THANK YOU!
Thank you for attending the ONCA Amsterdam Conference. Please find the conference report, slides, and a selection of photos on this page. Also, have a view of the streamed part of the session that was recorded.
The conference addressed important topics on nutritional care, patients, and inequalities. The pandemic has highlighted the cruciality of nutritional care, making this event, and the work of securing optimal nutritional care for all, even more critical.
Some soundbites of the conference
- Collaboration between policymakers, patients, and healthcare providers is essential.
- Knowledge and science must be translated into policy through a pan-European approach.
- Approximately 21,000 malnourished older people will be living at home in 2030 in the Netherlands.
- Malnutrition is not limited to underweight individuals but also affects obese individuals.
- Healthcare costs are rising rapidly, with a 2.9% annual increase in the Netherlands.
- Factors contributing to cost rise include advanced age, medical technology, larger population, costs of cancer, and gender-related disparities.
- The GLIM criteria present an opportunity to address malnutrition by establishing a common language and facilitating early intervention and policy formulation.
- Understanding the burden of disease, the effect of malnutrition, and its impact on quality of life and society enables effective policy-making.
- Patient organizations in Europe aim for improved patient identification, utilization of assessment tools, primary prevention, and prevention of multi-morbidity.
- Clear and readily available information is crucial as many patients are often unaware of malnutrition.
- Malnutrition predominantly starts at home, and 95% of elderly individuals in Europe live at home.
- Malnutrition is an interdisciplinary problem, necessitating collaboration, shared decision-making, referral systems, research, and increased support for primary care.

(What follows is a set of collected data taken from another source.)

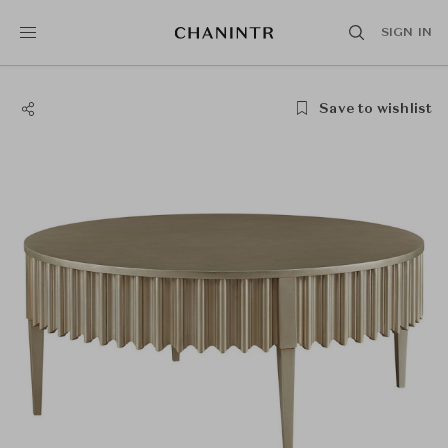
SIGN IN
Save to wishlist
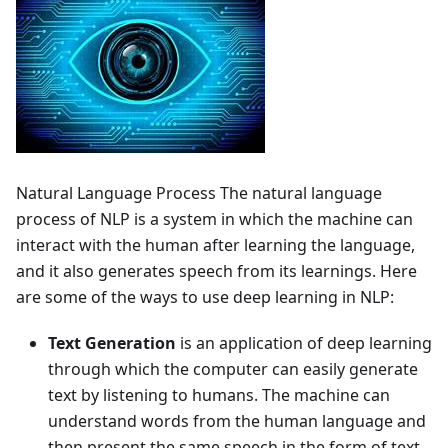
Natural Language Process The natural language
process of NLP is a system in which the machine can
interact with the human after learning the language,
and it also generates speech from its learnings. Here
are some of the ways to use deep learning in NLP:
Text Generation
is an application of deep learning
through which the computer can easily generate
text by listening to humans. The machine can
understand words from the human language and
then present the same speech in the form of text.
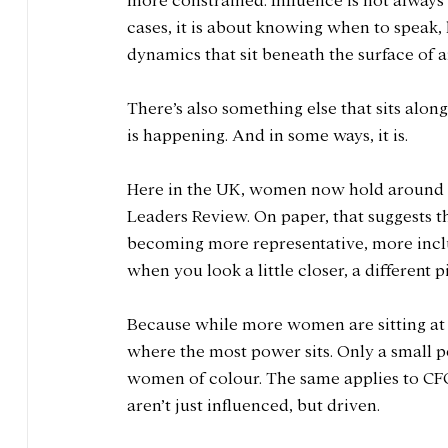
more constrained. Influence is not always
cases, it is about knowing when to speak,
dynamics that sit beneath the surface of a
There’s also something else that sits alongs
is happening. And in some ways, it is.
Here in the UK, women now hold around 
Leaders Review. On paper, that suggests 
becoming more representative, more inclus
when you look a little closer, a different p
Because while more women are sitting at th
where the most power sits. Only a small 
women of colour. The same applies to CFO
aren’t just influenced, but driven.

- Quality of life is pivotal in chronic disease, and limitations in physical ability during and after cancer treatment, primarily driven by sarcopenia, can significantly impact it.
- Training healthcare employees and empowering dieticians are crucial for the effective control of malnutrition.
- Collaboration between nurses, doctors, and paramedical professionals should extend beyond discharge to ensure ongoing support post-discharge.
- There is a complete absence of awareness regarding sarcopenic obesity, a condition with significant implications for health.
By emphasizing pan-European collaboration, engaging multiple stakeholders, and adopting a multidisciplinary approach, we can address the challenges posed by disease-related malnutrition effectively.